_Exercise prompt_
Identify every line in the records below that contains the word "style", and reproduce each one.

Items from a dataset

────

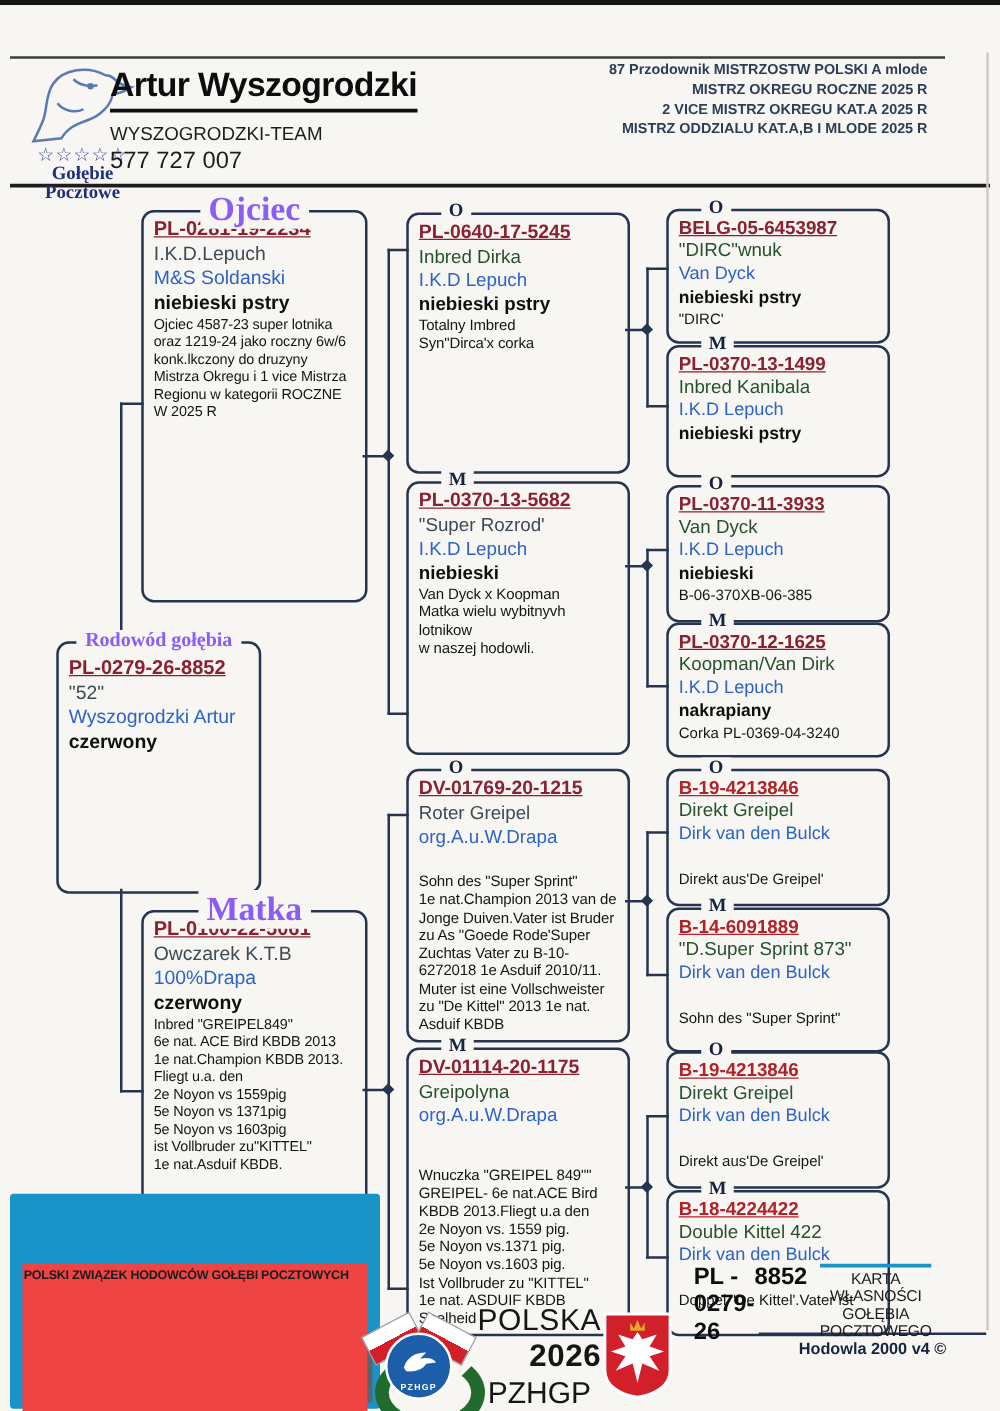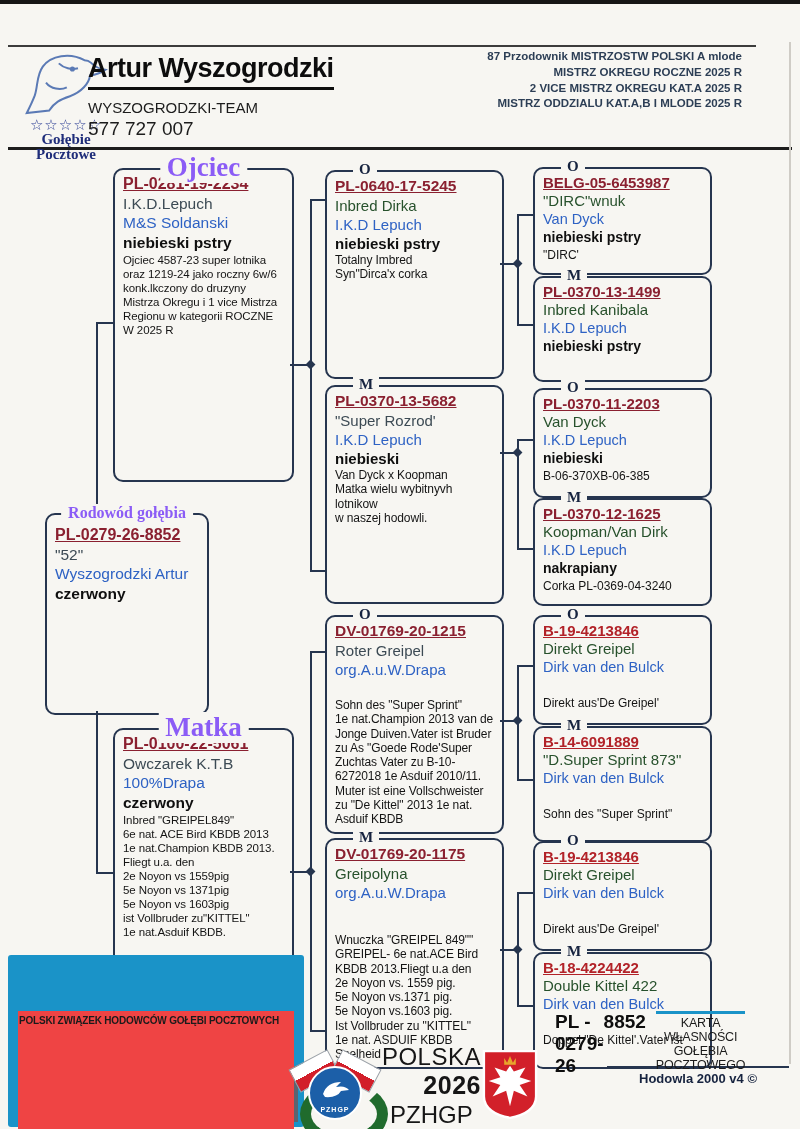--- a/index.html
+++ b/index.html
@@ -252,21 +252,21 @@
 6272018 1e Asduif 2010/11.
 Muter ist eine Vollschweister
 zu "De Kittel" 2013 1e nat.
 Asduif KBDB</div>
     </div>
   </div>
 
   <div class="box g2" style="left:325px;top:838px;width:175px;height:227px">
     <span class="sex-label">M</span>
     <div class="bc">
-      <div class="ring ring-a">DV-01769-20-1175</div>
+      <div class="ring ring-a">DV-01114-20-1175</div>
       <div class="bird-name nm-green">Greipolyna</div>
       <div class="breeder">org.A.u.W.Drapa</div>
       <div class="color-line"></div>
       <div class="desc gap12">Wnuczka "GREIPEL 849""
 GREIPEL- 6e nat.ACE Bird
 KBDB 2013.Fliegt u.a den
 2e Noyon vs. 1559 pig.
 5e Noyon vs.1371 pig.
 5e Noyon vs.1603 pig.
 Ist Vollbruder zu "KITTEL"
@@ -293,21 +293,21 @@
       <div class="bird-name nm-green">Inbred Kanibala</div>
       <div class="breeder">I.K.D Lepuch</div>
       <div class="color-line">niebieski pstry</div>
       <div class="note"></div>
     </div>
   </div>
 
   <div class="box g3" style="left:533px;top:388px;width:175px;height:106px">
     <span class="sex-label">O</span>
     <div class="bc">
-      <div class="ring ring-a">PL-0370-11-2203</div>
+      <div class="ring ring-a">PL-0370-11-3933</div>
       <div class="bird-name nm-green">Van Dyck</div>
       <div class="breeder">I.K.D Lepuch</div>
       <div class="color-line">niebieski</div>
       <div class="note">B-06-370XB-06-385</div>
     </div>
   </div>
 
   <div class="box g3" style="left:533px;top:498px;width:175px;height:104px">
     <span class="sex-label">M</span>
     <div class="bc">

────

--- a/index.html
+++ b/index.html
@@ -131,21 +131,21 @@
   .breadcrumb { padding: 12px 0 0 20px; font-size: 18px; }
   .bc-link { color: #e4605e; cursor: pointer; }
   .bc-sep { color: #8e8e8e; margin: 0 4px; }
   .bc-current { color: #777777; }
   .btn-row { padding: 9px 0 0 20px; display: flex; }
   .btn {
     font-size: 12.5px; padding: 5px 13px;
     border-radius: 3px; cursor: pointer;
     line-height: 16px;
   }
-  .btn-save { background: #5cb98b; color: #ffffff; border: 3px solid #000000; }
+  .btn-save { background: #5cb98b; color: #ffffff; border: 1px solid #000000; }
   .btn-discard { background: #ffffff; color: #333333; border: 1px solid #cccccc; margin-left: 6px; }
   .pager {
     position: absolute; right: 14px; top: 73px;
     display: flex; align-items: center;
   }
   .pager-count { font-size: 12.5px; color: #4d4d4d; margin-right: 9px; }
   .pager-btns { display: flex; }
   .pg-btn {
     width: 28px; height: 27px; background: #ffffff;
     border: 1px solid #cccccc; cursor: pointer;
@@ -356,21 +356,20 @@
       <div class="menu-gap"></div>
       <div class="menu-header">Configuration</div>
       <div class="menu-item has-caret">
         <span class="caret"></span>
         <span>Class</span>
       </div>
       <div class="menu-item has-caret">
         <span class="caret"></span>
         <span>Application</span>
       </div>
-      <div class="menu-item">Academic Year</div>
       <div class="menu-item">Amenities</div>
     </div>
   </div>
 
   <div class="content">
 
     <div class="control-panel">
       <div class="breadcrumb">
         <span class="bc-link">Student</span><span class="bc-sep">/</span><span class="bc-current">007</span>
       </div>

────

_Your response_
   <div class="box g2" style="left:325px;top:838px;width:175px;height:227px">
   <div class="box g3" style="left:533px;top:388px;width:175px;height:106px">
   <div class="box g3" style="left:533px;top:498px;width:175px;height:104px">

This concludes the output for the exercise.